Transcribe each record exactly; skip any picture.

Records from a data collection:

::::

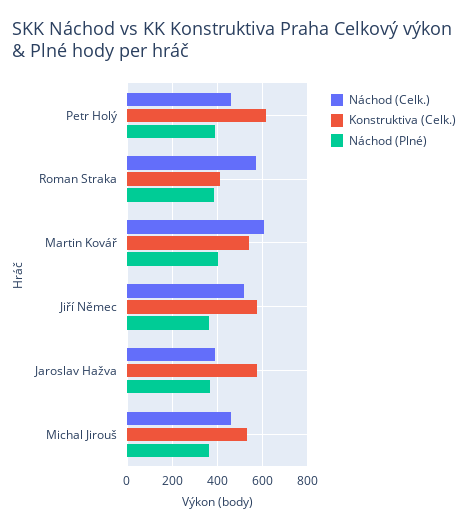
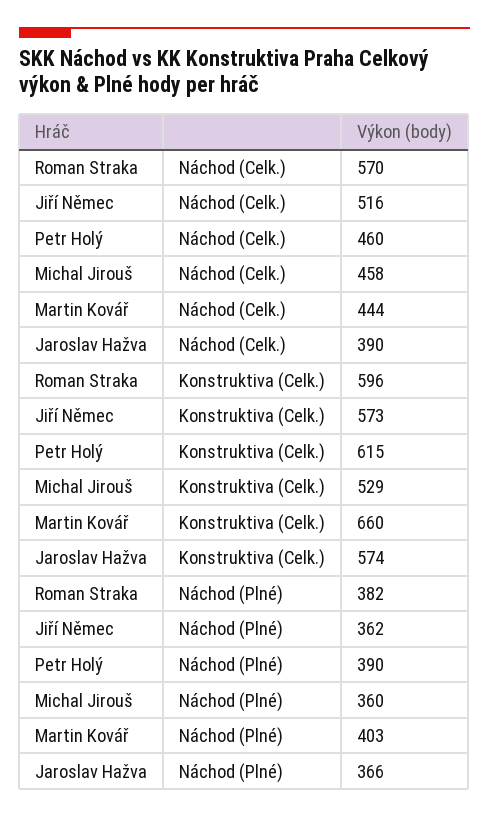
Konstruktiva (Celk.), Roman Straka: 400 -> 596
Náchod (Celk.), Martin Kovář: 600 -> 444
Konstruktiva (Celk.), Martin Kovář: 550 -> 660

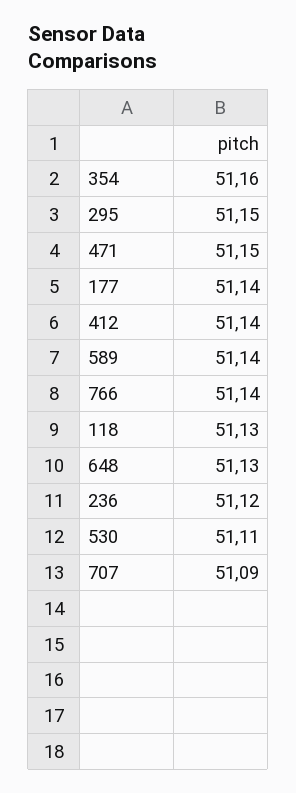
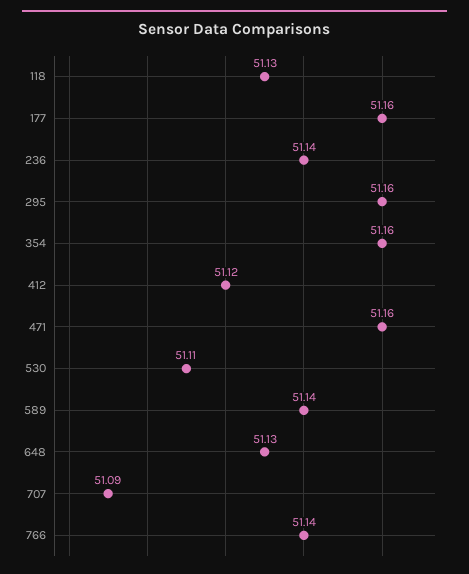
295: 51.15 -> 51.16
471: 51.15 -> 51.16
177: 51.14 -> 51.16
412: 51.14 -> 51.12
236: 51.12 -> 51.14

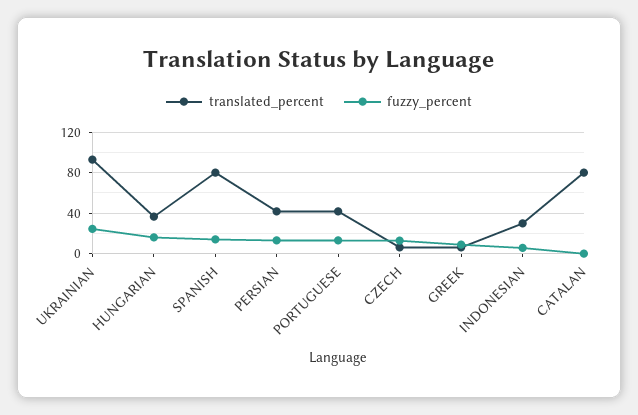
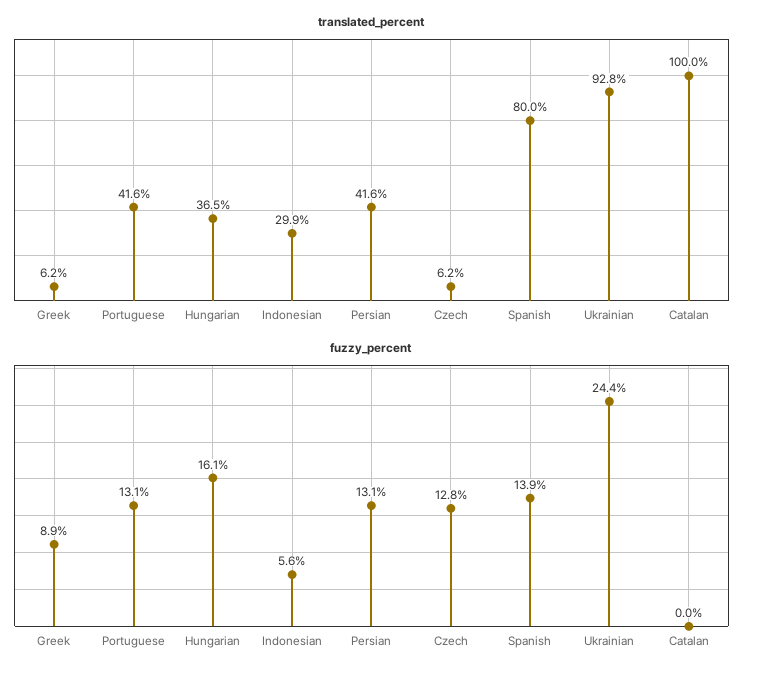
translated_percent, CATALAN: 80 -> 100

::::

Response area:
Konstruktiva (Celk.), Roman Straka: 400 -> 596
Náchod (Celk.), Martin Kovář: 600 -> 444
Konstruktiva (Celk.), Martin Kovář: 550 -> 660

295: 51.15 -> 51.16
471: 51.15 -> 51.16
177: 51.14 -> 51.16
412: 51.14 -> 51.12
236: 51.12 -> 51.14

translated_percent, CATALAN: 80 -> 100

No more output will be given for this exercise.